** Opening TASK INPUT block **

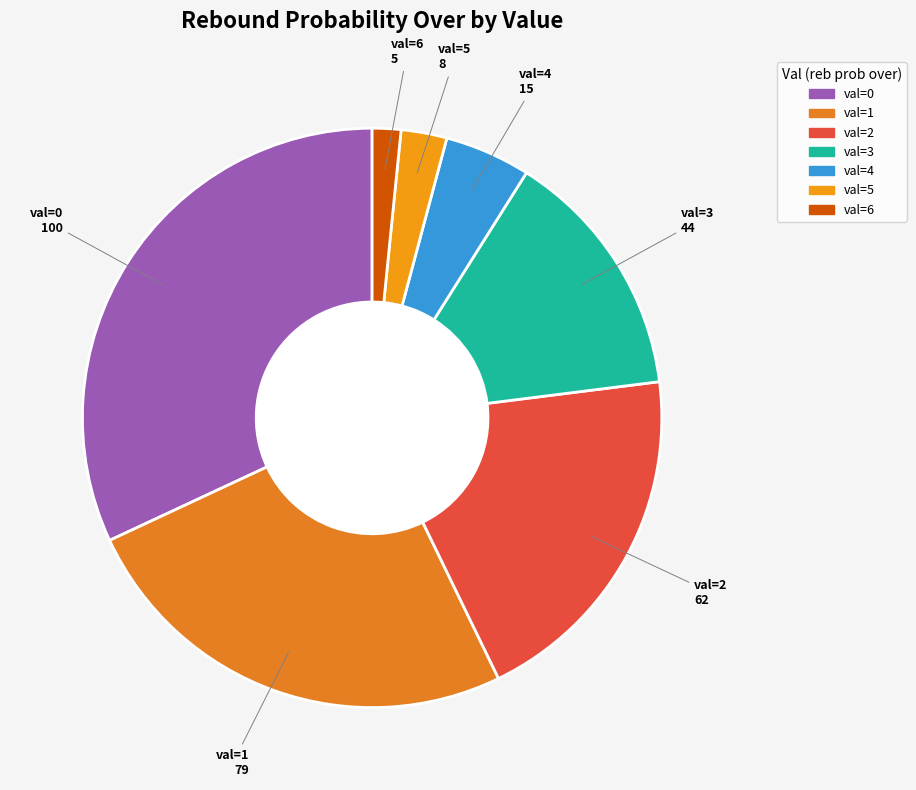

How many slices are in this pie chart?

7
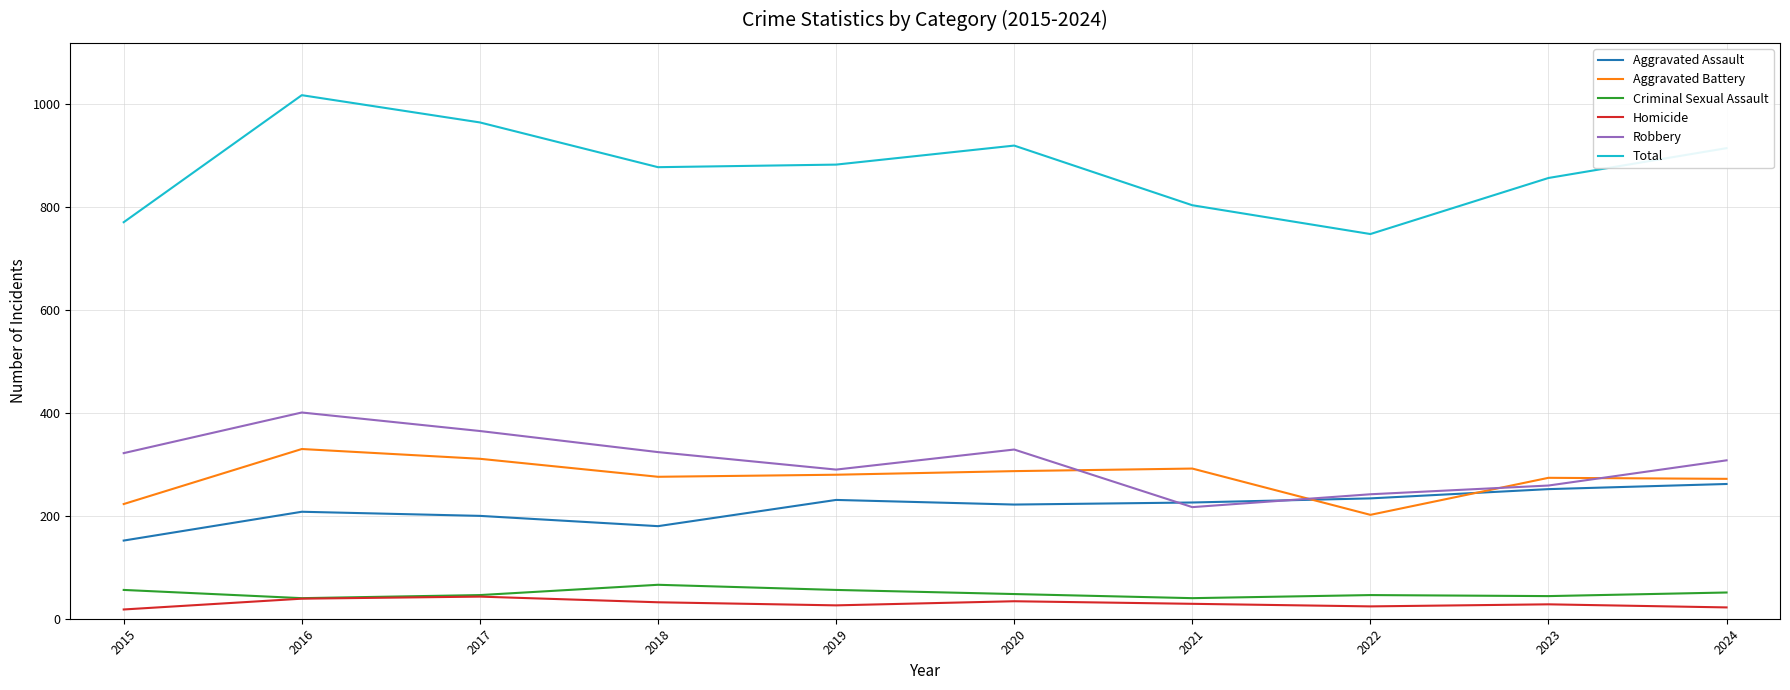

True or false: Robbery and Total intersect in this chart.

False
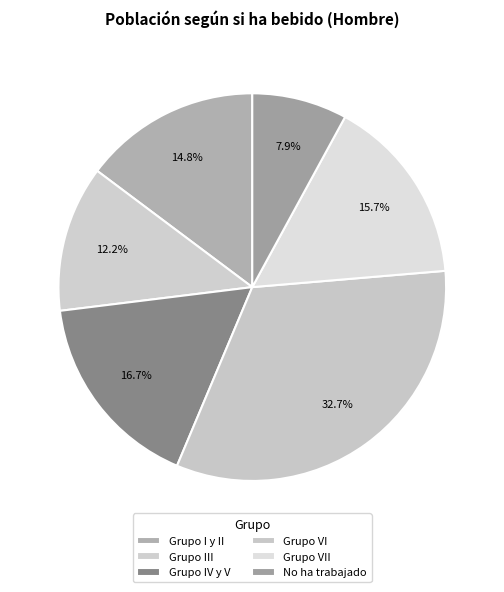

How many segments does this pie chart have?

6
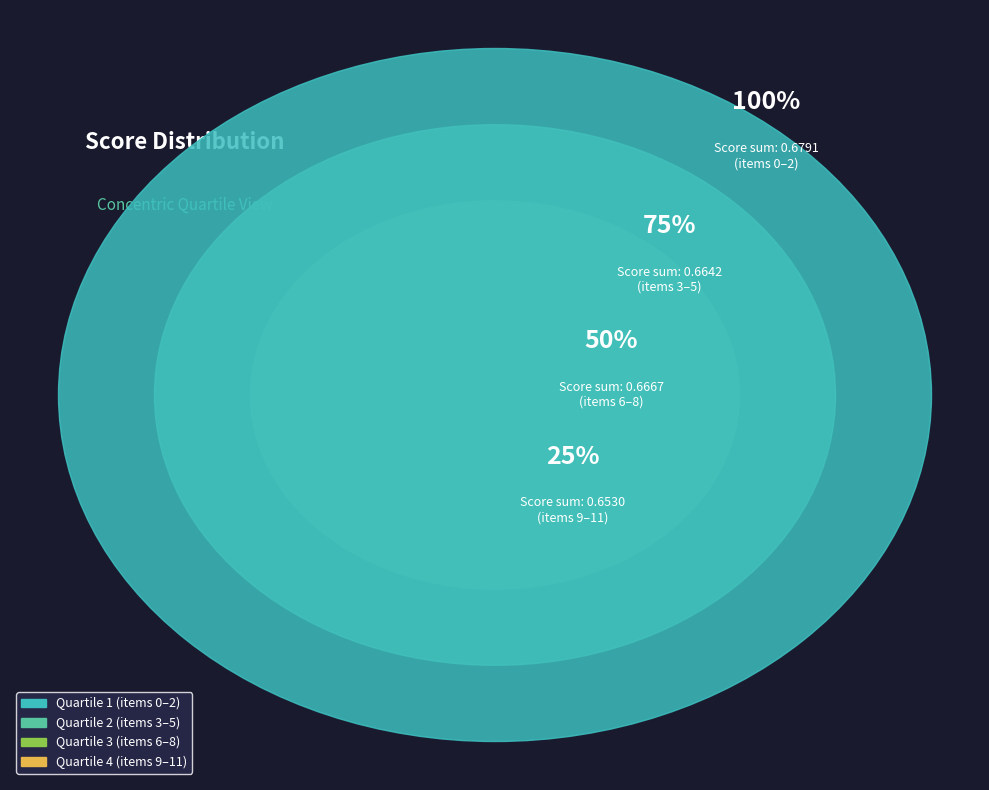

True or false: 3 accounts for 18% of the total.

False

** Closing TASK INPUT block **

> [TASK PROMPT] Retype every one of the lines above without alteration, omitting the pictures.

> [RESULT OF THIS EXERCISE]
How many slices are in this pie chart?

7

True or false: Robbery and Total intersect in this chart.

False

How many segments does this pie chart have?

6

True or false: 3 accounts for 18% of the total.

False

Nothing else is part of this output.